Texte:
● ● ●

L’Estonie est, avec son million d’habitants, l’un des plus petits pays de l’Union européenne. Si bien que certains penseurs se sont demandés, comme Raymond Aron, si un Etat si petit était viable sur la scène internationale. Et pourtant, le sentiment national estonien, s'il est apparu tardivement au XIXe siècle comme celui de son voisin letton, est un élément puissant de l’identité estonienne, avant tout basée sur la langue et, donc, sur la littérature.
De la Finlande à l’Estonie
Comme le disait Märt Väljataga à Eurozine en 2007, l’Estonie contemporaine attend son grand roman. Il semble bien que si elle n’a pas encore touché le public européen avec de grandes narrations contemporaines en langue estonienne, l’Estonie se soit trouvée une grande romancière finno-estonienne pour évoquer son histoire tourmentée.

● ● ●

Données fournies:
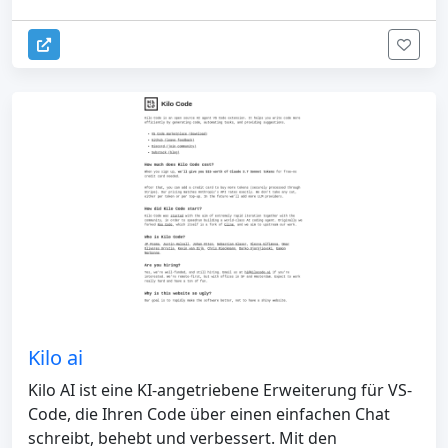
Kilo ai
Kilo AI ist eine KI-angetriebene Erweiterung für VS-
Code, die Ihren Code über einen einfachen Chat
schreibt, behebt und verbessert. Mit den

● ● ●

Activités:
(1) D'après le texte sur l'Estonie, sur quoi repose avant tout l'identité estonienne ?
(2) Écrivez la suite du texte sur l'Estonie, à partir de sa dernière phrase.

Réponses par activité:
(1) Elle repose avant tout sur la langue et, donc, sur la littérature.

(2)
L’Estonie et la Finlande partagent certes une parenté linguistique et l’air de leurs hymnes nationaux, mais elles ont surtout derrière elle un long passé d’échanges et de combat pour la sauvegarde de leur identité. Si notre voyage estonien commence en Finlande, il ne faut donc pas s’en étonner. Sofi Oksanen, jeune romancière d’origine finlandaise et estonienne a choisi de faire de ces aller-retours dans le Golfe de Finlande le sujet des Vaches de Staline (2003). Elle y raconte les histoires croisées d’Anna, une jeune femme finlandaise qui entretient des rapports complexes avec la nourriture, et de Katariina, sa mère estonienne échappée d’URSS grâce au mariage. C’est le récit du passage entre ces deux mondes et de l’incompréhension qu’il engendre chez les deux femmes qui nous donne à voir comment ces deux pays, si proches, ont été si durablement séparés par l’expérience soviétique. Au-delà de cette séparation durable, le roman illustre aussi la dynamique originale des échanges qui pouvait exister entre les deux rives du golfe : mariages, échanges commerciaux, visites familiales. Avec leurs lots de tracas administratifs: « Ma grand-mère était trop souffrante pour venir nous voir à Tallinn, seule zone où notre invitation était valide. Nous devions donc nous échapper clandestinement dans la campagne hors des frontières de Tallinn. » (p.39).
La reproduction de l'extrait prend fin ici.